Their mission is to replace a fuse on a Dextre platform (one of two robotic units that conduct repairs outside the ship), set up an HD camera outside the station, prepare two units for robotic repair by removing their thermal insulation, and replace a light on the other robotic arm unit, Canadarm2’s latching system.
Preparing for a spacewalk is an extremely involved process that requires days of preparation. Besides preparing for whatever that particular spacewalk’s mission tasks are (whatever components have to be repaired, replaced, removed, etc.), astronauts need to prepare their bodies for the harsh conditions of open space. About an hour before their mission, they need to pre-breathe pure oxygen to eliminate nitrogen dissolved in their blood, which would otherwise be released as deadly bubbles when the pressure is reduced.
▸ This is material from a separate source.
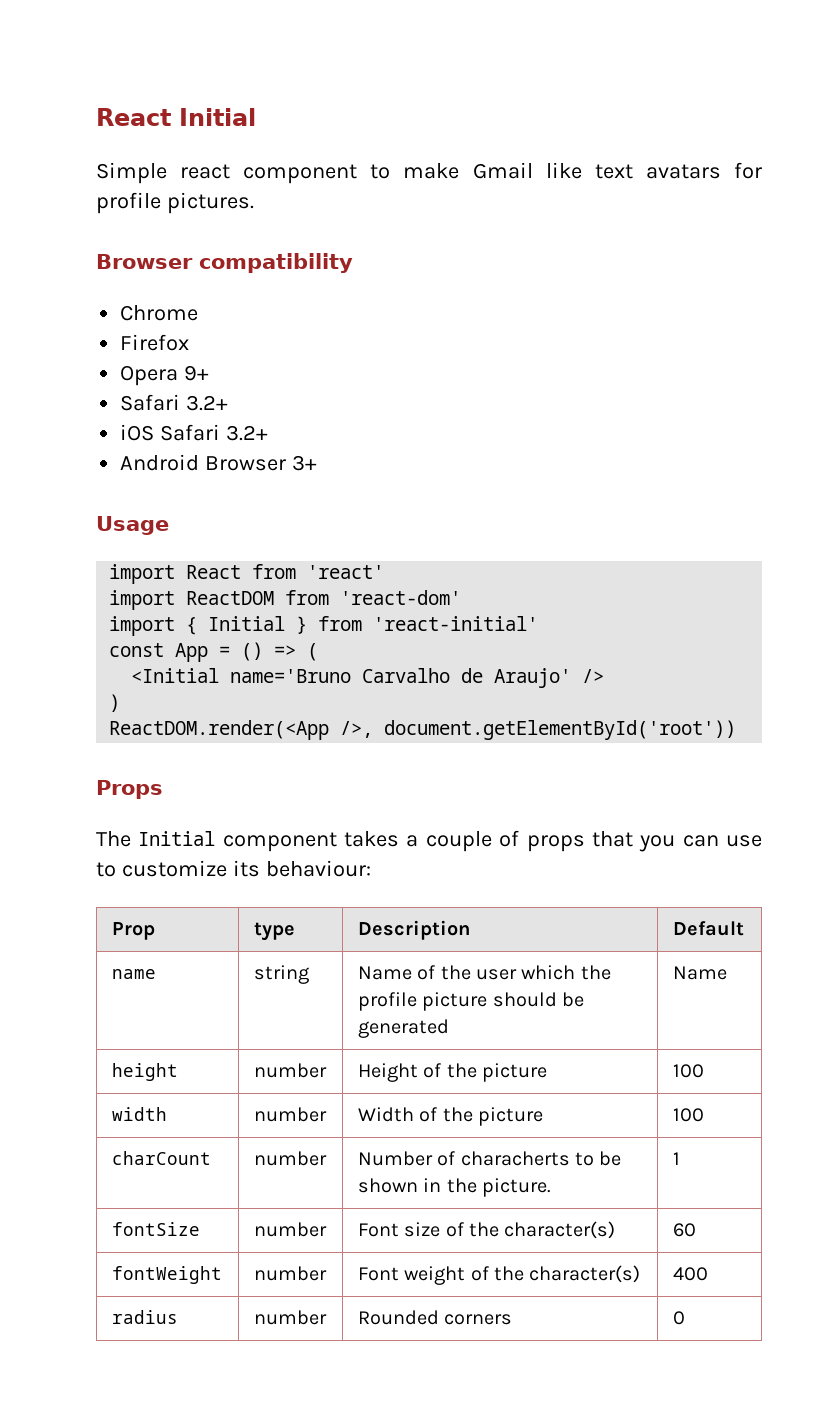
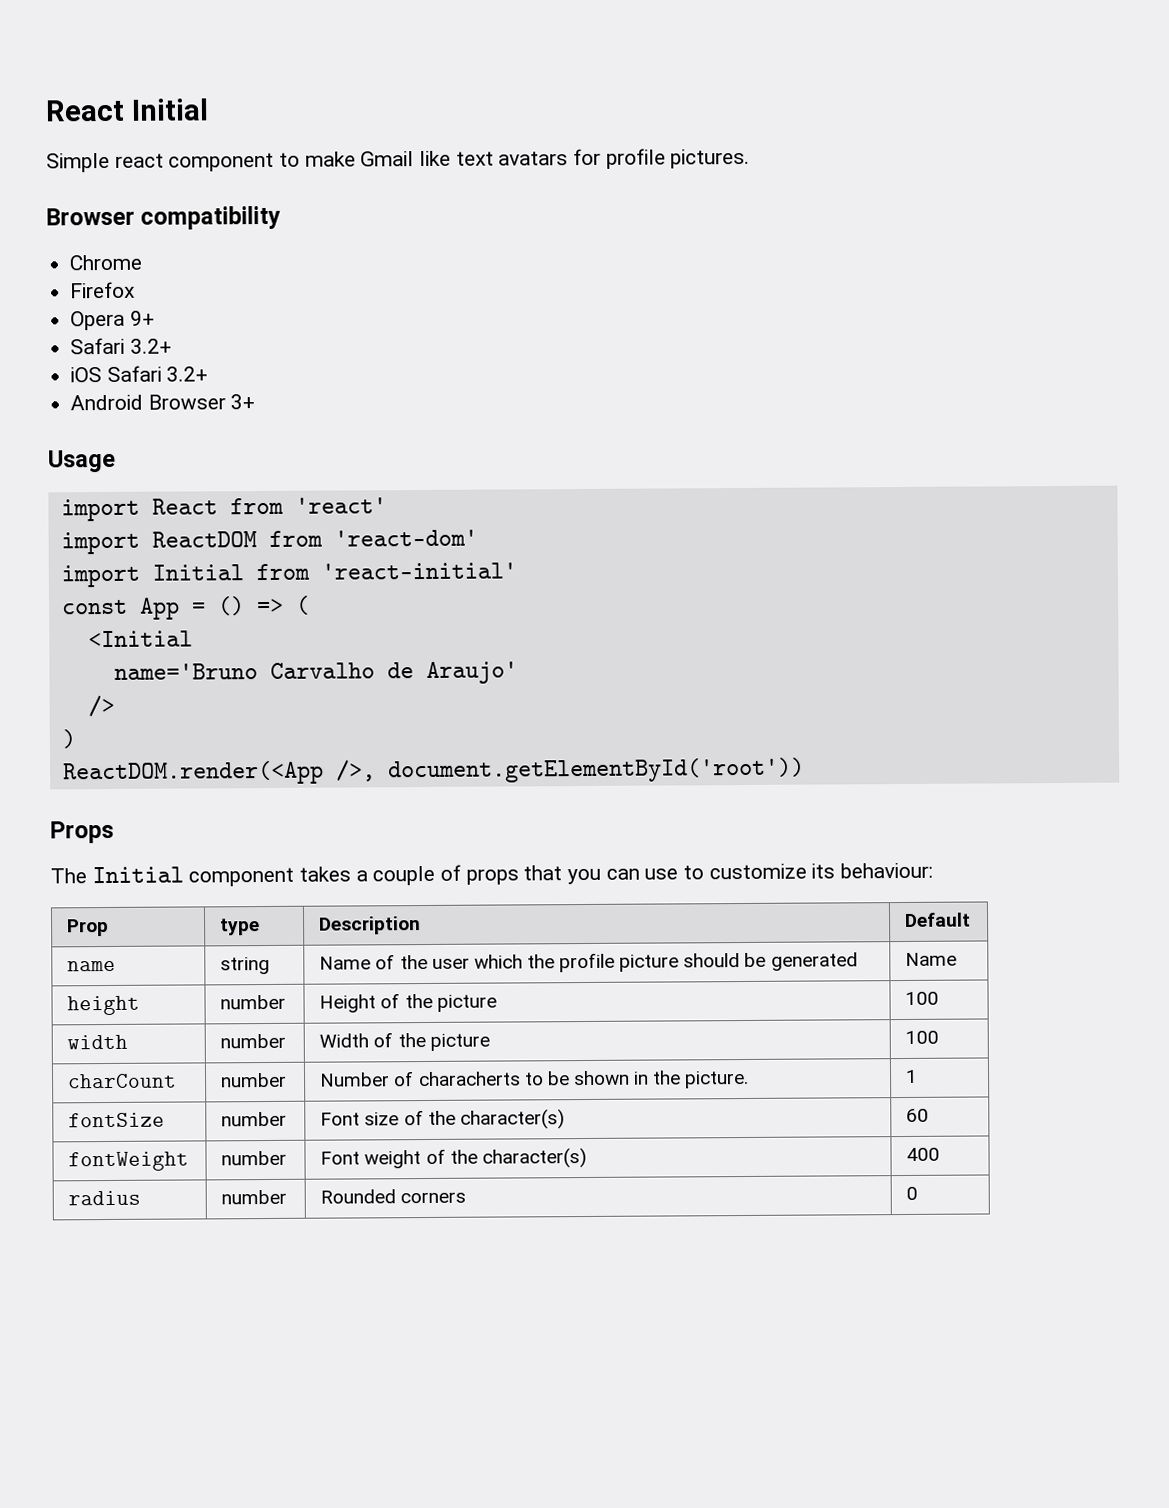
[186,616,308,635] { Initial } -> [151,564,244,581] Initial
(220, 675) none -> (193, 639) //
(572, 678) none -> (518, 672) //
The astronauts then hop inside the station’s airlock as it slowly decompresses from about 101 to 70.3 kilopascals (from the pressure felt on Earth at sea level to 69% of that pressure) until they can exit the station safely. Besides providing the required pressure (57.2 kilopascals – a little over half of the pressure on Earth at sea level) and oxygen, spacesuits protect astronauts from micrometeoroids and the extreme temperatures of space, which range from -250 degrees Fahrenheit in darkness to 250 degrees Fahrenheit when exposed to the sun’s rays directly.
This entire process will be livestreamed starting two hours before the actual spacewalk. Check it out Friday on NASA TV starting at 6:30 a.m. EDT.